From the records below, take each line where the string "hobbies" shows up and copy it.

===== AVAILABLE RECORDS

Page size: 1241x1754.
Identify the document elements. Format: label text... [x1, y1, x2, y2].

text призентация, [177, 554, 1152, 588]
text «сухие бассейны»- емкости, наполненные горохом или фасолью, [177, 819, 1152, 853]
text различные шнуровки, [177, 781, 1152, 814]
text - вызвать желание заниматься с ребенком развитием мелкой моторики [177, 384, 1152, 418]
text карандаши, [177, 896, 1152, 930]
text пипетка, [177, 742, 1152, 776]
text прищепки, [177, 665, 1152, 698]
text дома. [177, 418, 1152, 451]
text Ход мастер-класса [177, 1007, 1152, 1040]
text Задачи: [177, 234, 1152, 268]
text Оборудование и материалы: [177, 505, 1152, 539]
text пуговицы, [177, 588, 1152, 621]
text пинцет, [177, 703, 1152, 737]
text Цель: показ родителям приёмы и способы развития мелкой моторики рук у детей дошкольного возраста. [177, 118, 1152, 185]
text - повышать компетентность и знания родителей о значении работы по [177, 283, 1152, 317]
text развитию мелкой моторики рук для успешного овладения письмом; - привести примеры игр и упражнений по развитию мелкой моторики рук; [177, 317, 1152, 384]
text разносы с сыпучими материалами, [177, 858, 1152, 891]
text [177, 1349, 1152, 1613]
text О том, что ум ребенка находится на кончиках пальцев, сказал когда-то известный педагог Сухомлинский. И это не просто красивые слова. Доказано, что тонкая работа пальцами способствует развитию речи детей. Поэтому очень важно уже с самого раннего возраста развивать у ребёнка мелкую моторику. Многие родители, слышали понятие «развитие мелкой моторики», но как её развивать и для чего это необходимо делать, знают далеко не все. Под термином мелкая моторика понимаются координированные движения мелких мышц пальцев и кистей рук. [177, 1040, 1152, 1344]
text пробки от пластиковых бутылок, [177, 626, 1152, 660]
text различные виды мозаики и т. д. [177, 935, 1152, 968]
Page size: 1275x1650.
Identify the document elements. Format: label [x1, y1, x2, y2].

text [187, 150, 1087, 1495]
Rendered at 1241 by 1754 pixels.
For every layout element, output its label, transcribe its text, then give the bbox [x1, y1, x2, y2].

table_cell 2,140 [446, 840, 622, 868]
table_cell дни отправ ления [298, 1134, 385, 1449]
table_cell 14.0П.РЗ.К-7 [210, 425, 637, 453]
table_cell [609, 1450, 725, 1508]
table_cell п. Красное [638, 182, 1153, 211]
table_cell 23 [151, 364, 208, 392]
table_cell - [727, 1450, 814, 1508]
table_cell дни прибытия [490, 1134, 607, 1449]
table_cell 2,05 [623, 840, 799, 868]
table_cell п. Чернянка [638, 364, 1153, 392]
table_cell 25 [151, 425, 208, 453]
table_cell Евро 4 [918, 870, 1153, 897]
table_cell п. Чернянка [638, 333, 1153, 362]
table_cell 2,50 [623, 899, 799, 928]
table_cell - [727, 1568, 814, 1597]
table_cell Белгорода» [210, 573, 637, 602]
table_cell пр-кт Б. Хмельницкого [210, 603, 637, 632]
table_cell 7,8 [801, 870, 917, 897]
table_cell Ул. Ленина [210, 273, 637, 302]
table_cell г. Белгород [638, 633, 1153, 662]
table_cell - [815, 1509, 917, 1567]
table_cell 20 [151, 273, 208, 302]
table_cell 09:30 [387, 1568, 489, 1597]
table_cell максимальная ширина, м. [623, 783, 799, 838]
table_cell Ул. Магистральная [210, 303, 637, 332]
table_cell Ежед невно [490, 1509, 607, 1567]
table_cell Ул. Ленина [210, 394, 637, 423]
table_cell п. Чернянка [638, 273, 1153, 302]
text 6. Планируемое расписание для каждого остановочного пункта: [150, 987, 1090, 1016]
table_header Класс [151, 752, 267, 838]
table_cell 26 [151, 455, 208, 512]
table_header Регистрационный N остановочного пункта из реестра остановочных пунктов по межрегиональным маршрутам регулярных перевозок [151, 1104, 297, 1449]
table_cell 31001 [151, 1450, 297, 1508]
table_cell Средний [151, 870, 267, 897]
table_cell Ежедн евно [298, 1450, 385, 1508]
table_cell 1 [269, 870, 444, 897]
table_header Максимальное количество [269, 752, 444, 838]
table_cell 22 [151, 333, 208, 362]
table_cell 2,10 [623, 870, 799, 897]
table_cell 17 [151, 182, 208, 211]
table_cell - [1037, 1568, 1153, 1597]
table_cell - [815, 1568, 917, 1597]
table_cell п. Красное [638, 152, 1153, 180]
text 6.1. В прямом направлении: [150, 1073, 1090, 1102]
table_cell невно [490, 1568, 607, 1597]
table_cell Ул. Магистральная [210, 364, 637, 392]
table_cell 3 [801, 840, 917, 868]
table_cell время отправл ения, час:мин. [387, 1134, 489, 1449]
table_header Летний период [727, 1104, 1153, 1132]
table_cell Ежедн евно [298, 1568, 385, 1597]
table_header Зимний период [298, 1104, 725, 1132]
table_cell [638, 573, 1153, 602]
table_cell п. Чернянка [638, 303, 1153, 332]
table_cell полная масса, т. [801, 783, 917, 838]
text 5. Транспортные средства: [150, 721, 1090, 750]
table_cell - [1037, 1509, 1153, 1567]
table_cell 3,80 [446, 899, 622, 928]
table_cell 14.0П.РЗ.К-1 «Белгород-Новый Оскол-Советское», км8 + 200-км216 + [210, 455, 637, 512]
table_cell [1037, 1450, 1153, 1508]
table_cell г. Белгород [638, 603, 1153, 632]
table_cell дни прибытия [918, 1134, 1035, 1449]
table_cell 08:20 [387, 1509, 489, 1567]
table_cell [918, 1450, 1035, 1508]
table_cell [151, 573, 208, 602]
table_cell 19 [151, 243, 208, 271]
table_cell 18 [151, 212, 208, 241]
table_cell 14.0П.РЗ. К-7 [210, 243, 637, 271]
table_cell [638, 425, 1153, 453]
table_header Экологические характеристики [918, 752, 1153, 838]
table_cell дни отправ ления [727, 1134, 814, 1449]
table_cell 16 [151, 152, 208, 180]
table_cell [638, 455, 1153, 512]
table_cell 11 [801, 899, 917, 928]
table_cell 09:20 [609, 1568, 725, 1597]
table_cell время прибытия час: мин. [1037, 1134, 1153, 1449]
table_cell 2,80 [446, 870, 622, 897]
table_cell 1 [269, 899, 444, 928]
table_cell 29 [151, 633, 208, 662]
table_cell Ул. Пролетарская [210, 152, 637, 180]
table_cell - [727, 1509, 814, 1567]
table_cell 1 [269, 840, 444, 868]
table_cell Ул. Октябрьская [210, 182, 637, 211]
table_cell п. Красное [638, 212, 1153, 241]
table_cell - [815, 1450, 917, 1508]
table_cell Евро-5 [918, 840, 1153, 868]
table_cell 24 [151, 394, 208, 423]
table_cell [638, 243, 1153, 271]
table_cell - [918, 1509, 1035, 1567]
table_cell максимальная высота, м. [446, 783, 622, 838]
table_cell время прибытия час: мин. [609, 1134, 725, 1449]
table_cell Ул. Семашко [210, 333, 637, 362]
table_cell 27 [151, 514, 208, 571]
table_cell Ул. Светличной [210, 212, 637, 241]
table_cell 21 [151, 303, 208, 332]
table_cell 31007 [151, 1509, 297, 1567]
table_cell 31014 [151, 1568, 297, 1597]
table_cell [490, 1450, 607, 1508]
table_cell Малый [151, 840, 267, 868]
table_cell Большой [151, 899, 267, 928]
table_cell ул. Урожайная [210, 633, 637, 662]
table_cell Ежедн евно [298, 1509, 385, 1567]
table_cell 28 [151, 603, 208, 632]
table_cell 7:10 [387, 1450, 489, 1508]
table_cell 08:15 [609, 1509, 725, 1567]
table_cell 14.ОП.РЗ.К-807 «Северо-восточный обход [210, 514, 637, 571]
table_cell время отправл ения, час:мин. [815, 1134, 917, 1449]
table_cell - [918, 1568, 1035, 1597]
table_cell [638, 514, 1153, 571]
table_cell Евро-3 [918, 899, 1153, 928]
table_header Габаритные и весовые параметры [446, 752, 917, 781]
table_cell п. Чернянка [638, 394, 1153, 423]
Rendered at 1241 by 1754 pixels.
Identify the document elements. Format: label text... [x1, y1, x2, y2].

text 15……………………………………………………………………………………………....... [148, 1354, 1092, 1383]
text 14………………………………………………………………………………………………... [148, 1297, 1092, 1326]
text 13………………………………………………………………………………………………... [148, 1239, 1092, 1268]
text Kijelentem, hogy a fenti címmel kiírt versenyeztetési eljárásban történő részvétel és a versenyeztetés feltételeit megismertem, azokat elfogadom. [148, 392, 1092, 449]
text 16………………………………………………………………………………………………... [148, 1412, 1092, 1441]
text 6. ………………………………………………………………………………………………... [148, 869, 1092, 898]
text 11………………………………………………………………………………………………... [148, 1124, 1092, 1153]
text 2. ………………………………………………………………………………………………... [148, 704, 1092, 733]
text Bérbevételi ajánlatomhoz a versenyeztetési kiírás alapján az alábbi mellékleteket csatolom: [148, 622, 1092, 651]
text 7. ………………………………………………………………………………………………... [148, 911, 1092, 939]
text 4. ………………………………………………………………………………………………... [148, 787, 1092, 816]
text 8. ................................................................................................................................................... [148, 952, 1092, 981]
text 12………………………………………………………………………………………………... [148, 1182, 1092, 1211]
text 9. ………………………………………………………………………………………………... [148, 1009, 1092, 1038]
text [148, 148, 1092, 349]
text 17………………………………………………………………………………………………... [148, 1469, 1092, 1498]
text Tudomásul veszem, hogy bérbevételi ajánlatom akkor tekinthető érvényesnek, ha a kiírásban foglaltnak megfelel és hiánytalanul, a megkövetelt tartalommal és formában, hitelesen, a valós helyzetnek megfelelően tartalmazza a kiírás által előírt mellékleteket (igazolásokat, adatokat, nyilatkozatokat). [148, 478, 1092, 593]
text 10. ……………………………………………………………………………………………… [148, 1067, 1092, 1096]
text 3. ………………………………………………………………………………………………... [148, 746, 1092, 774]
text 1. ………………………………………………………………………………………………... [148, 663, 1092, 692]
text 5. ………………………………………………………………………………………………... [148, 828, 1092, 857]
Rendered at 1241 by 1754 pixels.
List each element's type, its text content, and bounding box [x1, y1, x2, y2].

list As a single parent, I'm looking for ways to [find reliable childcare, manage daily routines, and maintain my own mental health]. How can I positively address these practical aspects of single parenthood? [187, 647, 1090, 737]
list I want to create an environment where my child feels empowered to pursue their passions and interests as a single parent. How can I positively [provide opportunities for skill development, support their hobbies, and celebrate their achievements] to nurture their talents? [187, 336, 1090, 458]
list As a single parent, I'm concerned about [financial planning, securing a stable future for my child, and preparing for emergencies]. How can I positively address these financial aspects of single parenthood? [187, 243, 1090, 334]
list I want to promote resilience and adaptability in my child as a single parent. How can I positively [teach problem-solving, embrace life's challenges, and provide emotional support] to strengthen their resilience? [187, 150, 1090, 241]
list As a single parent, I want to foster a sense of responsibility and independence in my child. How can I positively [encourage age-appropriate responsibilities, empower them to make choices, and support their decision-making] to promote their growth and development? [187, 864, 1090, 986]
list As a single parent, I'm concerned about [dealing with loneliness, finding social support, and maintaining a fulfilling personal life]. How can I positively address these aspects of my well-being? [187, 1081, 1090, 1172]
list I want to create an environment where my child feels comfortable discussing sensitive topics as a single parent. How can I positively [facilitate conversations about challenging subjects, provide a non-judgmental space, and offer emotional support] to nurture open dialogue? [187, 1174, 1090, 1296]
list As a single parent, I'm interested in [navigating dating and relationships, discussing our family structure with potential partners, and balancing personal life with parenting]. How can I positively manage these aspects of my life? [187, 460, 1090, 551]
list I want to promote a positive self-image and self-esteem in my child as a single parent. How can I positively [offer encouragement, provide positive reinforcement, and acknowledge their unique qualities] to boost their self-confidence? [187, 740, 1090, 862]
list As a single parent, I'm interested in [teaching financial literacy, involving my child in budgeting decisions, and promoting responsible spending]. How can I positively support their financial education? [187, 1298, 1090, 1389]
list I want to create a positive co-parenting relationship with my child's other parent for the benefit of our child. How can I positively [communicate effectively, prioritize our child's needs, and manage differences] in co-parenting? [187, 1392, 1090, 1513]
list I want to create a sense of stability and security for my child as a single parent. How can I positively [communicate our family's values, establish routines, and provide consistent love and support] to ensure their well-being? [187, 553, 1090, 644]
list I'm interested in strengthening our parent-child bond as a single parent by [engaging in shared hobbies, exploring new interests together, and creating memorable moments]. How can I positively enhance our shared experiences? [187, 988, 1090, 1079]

==========

EXPECTED ANSWER -
list I want to create an environment where my child feels empowered to pursue their passions and interests as a single parent. How can I positively [provide opportunities for skill development, support their hobbies, and celebrate their achievements] to nurture their talents? [187, 336, 1090, 458]
list I'm interested in strengthening our parent-child bond as a single parent by [engaging in shared hobbies, exploring new interests together, and creating memorable moments]. How can I positively enhance our shared experiences? [187, 988, 1090, 1079]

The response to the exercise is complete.